The Havanese, also known as the Bichon Havanais, the Havana Silk Dog, and the Bichon Havanese, is a breed of dog in the Toy Group. The little intelligent and sensitive Havanese is best described as a friend to all as this breed gets along with all animals and people of all ages. The Havanese was recognized by the AKC in 1996 and AKC approved in 2001.
The average Havanese stands 8 to 12 inches high at the shoulders and weighs between 7 and 13 pounds. Their long silky coat requires regular brushing, but the coat itself does not shed much.
The Havanese is originally from Cuba and it is the only native dog breed of this country. The Havanese was created sometime in the late 1800's to early 1900's, and their ancestors include the Bichon. This breed was developed solely as a lap dog and human companion.
The Havanese is a long lived healthy breed with an average life expectancy of 14 to 15 years, and health risks associated with the breed include eye disorders and dry skin.
Havanese pack a lot of personality into a tiny little body. They are spunky little dogs who enjoy being the center of attention, but they don't demand it like some other toy breeds. They'll simply do their best to charm and entertain a person in order to get a reaction. Havanese are good with children and are sturdy enough to withstand living with a clumsy toddler. They are easy to train and travel well, and they will want to come with you wherever you go, because they hate to be left alone. They were bred in Cuba to be companion animals and are just as well-suited for empty nesters as they are large families. As long as the Havanese has a loving family to call his own, he'll be a happy dog.
Though they have energy to spare, Havanese don't require too much exercise to maintain an even temperament. A couple of daily walks and time to play, either indoors or outdoors is good enough. This is not an outdoor dog – Havanese are inside dogs and you may have to pick them up to get them to go outdoors. Their size and low activity requirements make them ideal apartment dogs and they are better suited for city life than country living.
Havanese are highly trainable dogs and can often be found performing in the circus. They will do anything for attention, and when training is conducted with positive reinforcement and treats, a Havanese catches on quickly. Harsh discipline will get you nowhere – a Havanese will shut down completely if his trainer yells or pulls.

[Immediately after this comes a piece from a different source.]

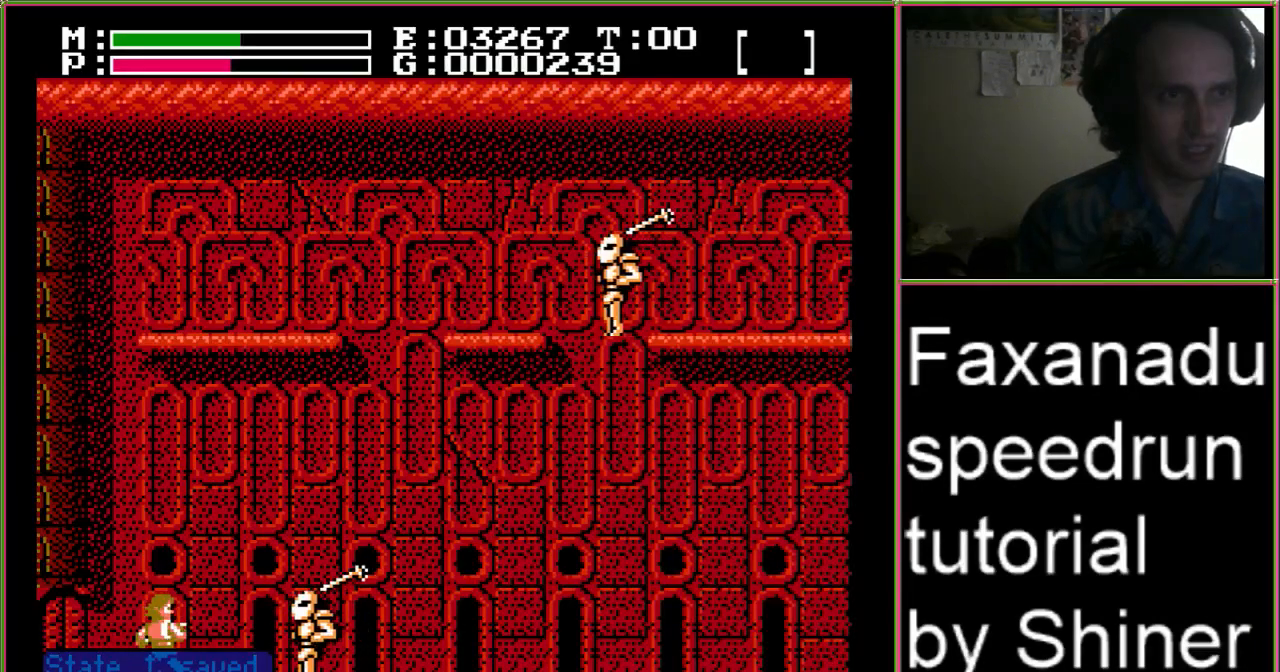
{"dt_ms": 500, "buttons": ["DPAD_RIGHT"], "events": [[200, "B", "up"]]}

Early and frequent socialization is important. Though Havanese like attention and are generally good around new people, they can sometimes be overly protective and wary of strangers. Teaching them early on that new friends are good can save a lot of eardrums from a Havanese bark.
This breed is difficult to house train and requires up to a year of crate training. Some Havanese never quite catch on, so if possible, a doggy door may be necessary.
Barking is a common complaint of Havanese owners. Many report their dog's favorite spot to be a perch where they can look out the window and announce what is happening outside. Early training is important so that your Havanese obeys commands to cease barking.
Separation Anxiety is another common problem with Havanese. They are companion dogs who are highly dependent upon the people they love. People who are not home very often would be doing this breed a disservice. They are best suited for retirees or families with a stay at home parent.
The Havanese is a small, sturdy dog of immense charm. The native dog of Cuba, he is beloved as a friendly, intelligent and playful companion. He is slightly longer than tall, with a long, untrimmed, double coat. The Havanese has a short upper arm with moderate shoulder layback and a straight topline that rises slightly from the withers to the croup. The plumed tail is carried arched forward up over the back. The unique springy gait is a result of the breed's structure and playful, spirited personality. These characteristics of temperament, coat, structure and gait are essential to type.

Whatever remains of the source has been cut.